The expected answer is a bare count of the lines in the data below that contain "虹のコンキスタドール".

SOURCE RECORDS -
━━━━━━━━━━

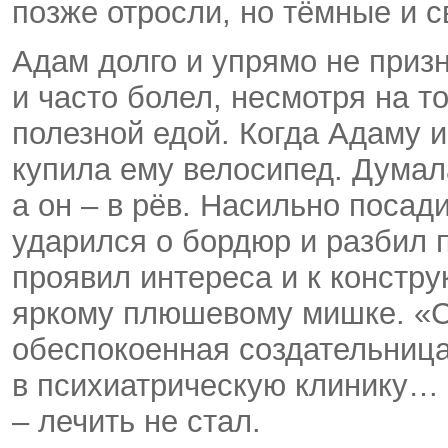
позже отросли, но тёмные и 
Адам долго и упрямо не призн
и часто болел, несмотря на то
полезной едой. Когда Адаму и
купила ему велосипед. Думал
а он – в рёв. Насильно посади
ударился о бордюр и разбил 
проявил интереса и к конструк
яркому плюшевому мишке. «С 
обеспокоенная создательница 
в психиатрическую клинику…
– лечить не стал.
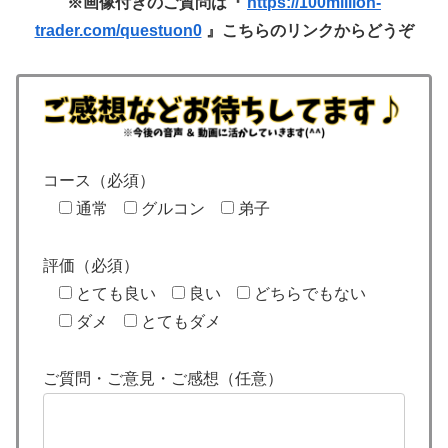
※画像付きのご質問は『
https://100million-
trader.com/questuon0
』こちらのリンクからどうぞ
コース（必須）
通常
グルコン
弟子
評価（必須）
とても良い
良い
どちらでもない
ダメ
とてもダメ
ご質問・ご意見・ご感想（任意）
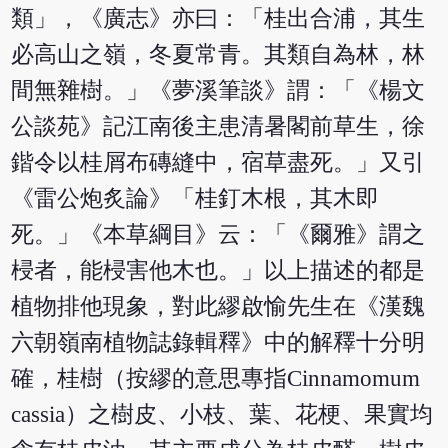
類」，《廣志》亦曰：「桂出合浦，其生
必高山之嶺，冬夏常青。其類自為林，林
間無雜樹。」《夢溪筆談》謂：「《楊文
公談苑》記江南後主患清暑閣前草生，徐
鍇令以桂屑布磚縫中，宿草盡死。」又引
《雷公炮炙論》「桂釘木根，其木即
死。」《本草綱目》云：「《爾雅》謂之
梫者，能梫害他木也。」以上描述的都是
植物排他現象，對此繆啟愉先生在《漢魏
六朝嶺南植物誌錄輯釋》中的解釋十分明
確，桂樹（按繆的意思專指Cinnamomum
cassia）之樹皮、小枝、葉、花梗、果實均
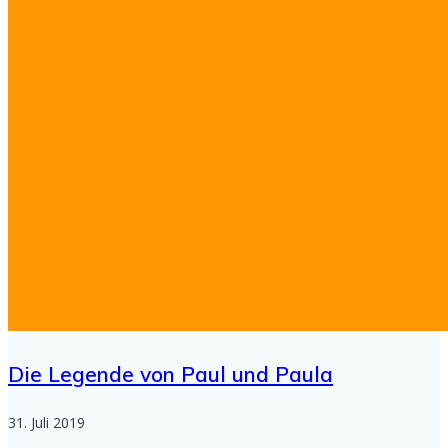
Die Legende von Paul und Paula
31. Juli 2019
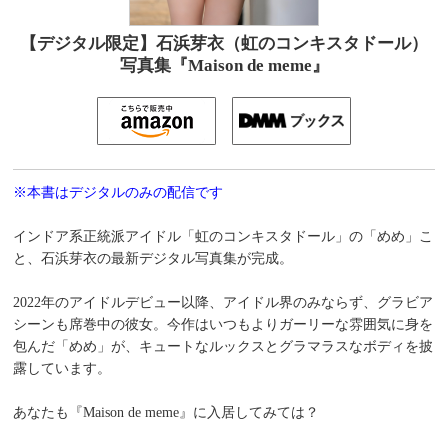
【デジタル限定】石浜芽衣（虹のコンキスタドール）
写真集『Maison de meme』
※本書はデジタルのみの配信です
インドア系正統派アイドル「虹のコンキスタドール」の「めめ」こ
と、石浜芽衣の最新デジタル写真集が完成。
2022年のアイドルデビュー以降、アイドル界のみならず、グラビア
シーンも席巻中の彼女。今作はいつもよりガーリーな雰囲気に身を
包んだ「めめ」が、キュートなルックスとグラマラスなボディを披
露しています。
あなたも『Maison de meme』に入居してみては？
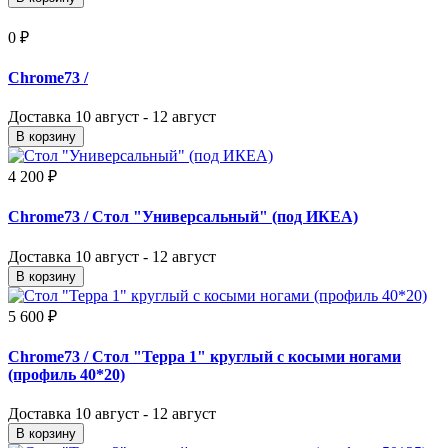
0 ₽
Chrome73
/
Доставка
10 август - 12 август
В корзину
4 200 ₽
Chrome73
/ Стол "Универсальный" (под ИКЕА)
Доставка
10 август - 12 август
В корзину
5 600 ₽
Chrome73
/ Стол "Терра 1" круглый с косыми ногами
(профиль 40*20)
Доставка
10 август - 12 август
В корзину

━━━━━━━━━━

WRITTEN RESPONSE -
2